* [Try it]:
Look through the listing below for the word "https" and copy every line where it occurs.
- - -
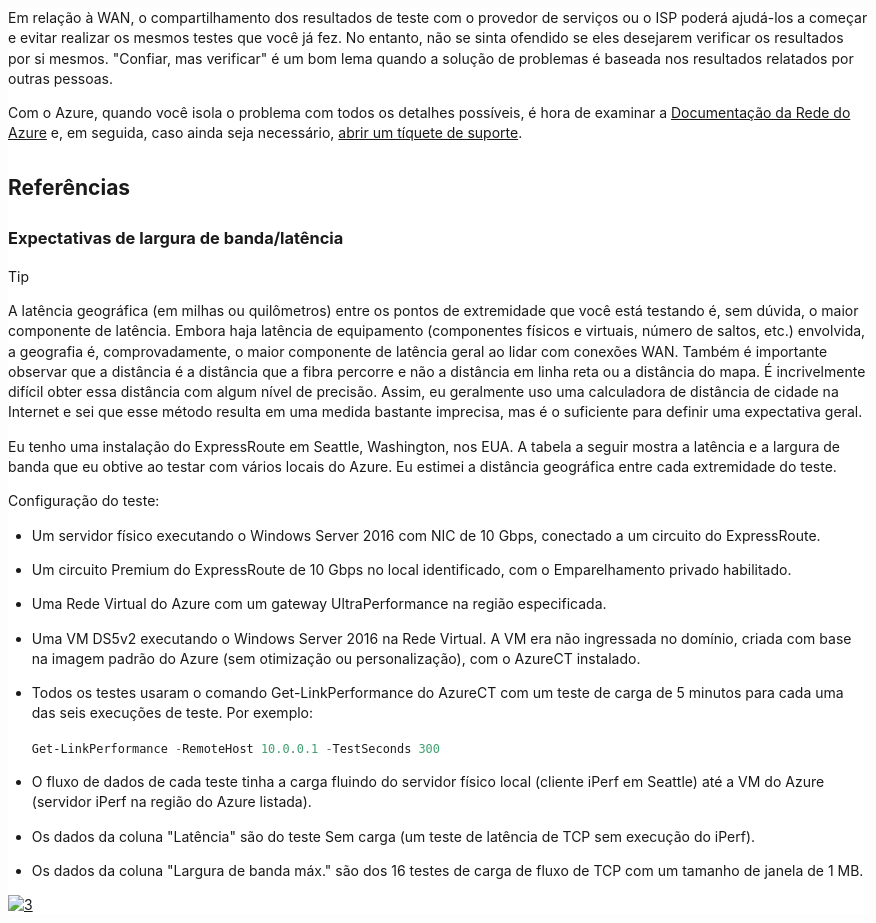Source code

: Em relação à WAN, o compartilhamento dos resultados de teste com o provedor de serviços ou o ISP poderá ajudá-los a começar e evitar realizar os mesmos testes que você já fez. No entanto, não se sinta ofendido se eles desejarem verificar os resultados por si mesmos. "Confiar, mas verificar" é um bom lema quando a solução de problemas é baseada nos resultados relatados por outras pessoas.

Com o Azure, quando você isola o problema com todos os detalhes possíveis, é hora de examinar a [Documentação da Rede do Azure][Network Docs] e, em seguida, caso ainda seja necessário, [abrir um tíquete de suporte][Ticket Link].

## <a name="references"></a>Referências
### <a name="latencybandwidth-expectations"></a>Expectativas de largura de banda/latência
>[!TIP]
> A latência geográfica (em milhas ou quilômetros) entre os pontos de extremidade que você está testando é, sem dúvida, o maior componente de latência. Embora haja latência de equipamento (componentes físicos e virtuais, número de saltos, etc.) envolvida, a geografia é, comprovadamente, o maior componente de latência geral ao lidar com conexões WAN. Também é importante observar que a distância é a distância que a fibra percorre e não a distância em linha reta ou a distância do mapa. É incrivelmente difícil obter essa distância com algum nível de precisão. Assim, eu geralmente uso uma calculadora de distância de cidade na Internet e sei que esse método resulta em uma medida bastante imprecisa, mas é o suficiente para definir uma expectativa geral.
>
>

Eu tenho uma instalação do ExpressRoute em Seattle, Washington, nos EUA. A tabela a seguir mostra a latência e a largura de banda que eu obtive ao testar com vários locais do Azure. Eu estimei a distância geográfica entre cada extremidade do teste.

Configuração do teste:
 - Um servidor físico executando o Windows Server 2016 com NIC de 10 Gbps, conectado a um circuito do ExpressRoute.
 - Um circuito Premium do ExpressRoute de 10 Gbps no local identificado, com o Emparelhamento privado habilitado.
 - Uma Rede Virtual do Azure com um gateway UltraPerformance na região especificada.
 - Uma VM DS5v2 executando o Windows Server 2016 na Rede Virtual. A VM era não ingressada no domínio, criada com base na imagem padrão do Azure (sem otimização ou personalização), com o AzureCT instalado.
 - Todos os testes usaram o comando Get-LinkPerformance do AzureCT com um teste de carga de 5 minutos para cada uma das seis execuções de teste. Por exemplo: 

    ```powershell
    Get-LinkPerformance -RemoteHost 10.0.0.1 -TestSeconds 300
    ```
 - O fluxo de dados de cada teste tinha a carga fluindo do servidor físico local (cliente iPerf em Seattle) até a VM do Azure (servidor iPerf na região do Azure listada).
 - Os dados da coluna "Latência" são do teste Sem carga (um teste de latência de TCP sem execução do iPerf).
 - Os dados da coluna "Largura de banda máx." são dos 16 testes de carga de fluxo de TCP com um tamanho de janela de 1 MB.

[![3]][3]


[1]: ./media/expressroute-troubleshooting-network-performance/network-components.png "Componentes de rede do Azure"
[2]: ./media/expressroute-troubleshooting-network-performance/expressroute-troubleshooting.png "Solução de problemas do ExpressRoute"
[3]: ./media/expressroute-troubleshooting-network-performance/test-diagram.png "Ambiente de teste de desempenho"
[4]: ./media/expressroute-troubleshooting-network-performance/powershell-output.png "Saída do PowerShell"
[Performance Doc]: https://github.com/Azure/NetworkMonitoring/blob/master/AzureCT/PerformanceTesting.md
[Availability Doc]: https://github.com/Azure/NetworkMonitoring/blob/master/AzureCT/AvailabilityTesting.md
[Network Docs]: https://docs.microsoft.com/azure/index
[Ticket Link]: https://portal.azure.com/#blade/Microsoft_Azure_Support/HelpAndSupportBlade/overview
[ACT]: http://aka.ms/AzCT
- - -
* [Task result]:
[Performance Doc]: https://github.com/Azure/NetworkMonitoring/blob/master/AzureCT/PerformanceTesting.md
[Availability Doc]: https://github.com/Azure/NetworkMonitoring/blob/master/AzureCT/AvailabilityTesting.md
[Network Docs]: https://docs.microsoft.com/azure/index
[Ticket Link]: https://portal.azure.com/#blade/Microsoft_Azure_Support/HelpAndSupportBlade/overview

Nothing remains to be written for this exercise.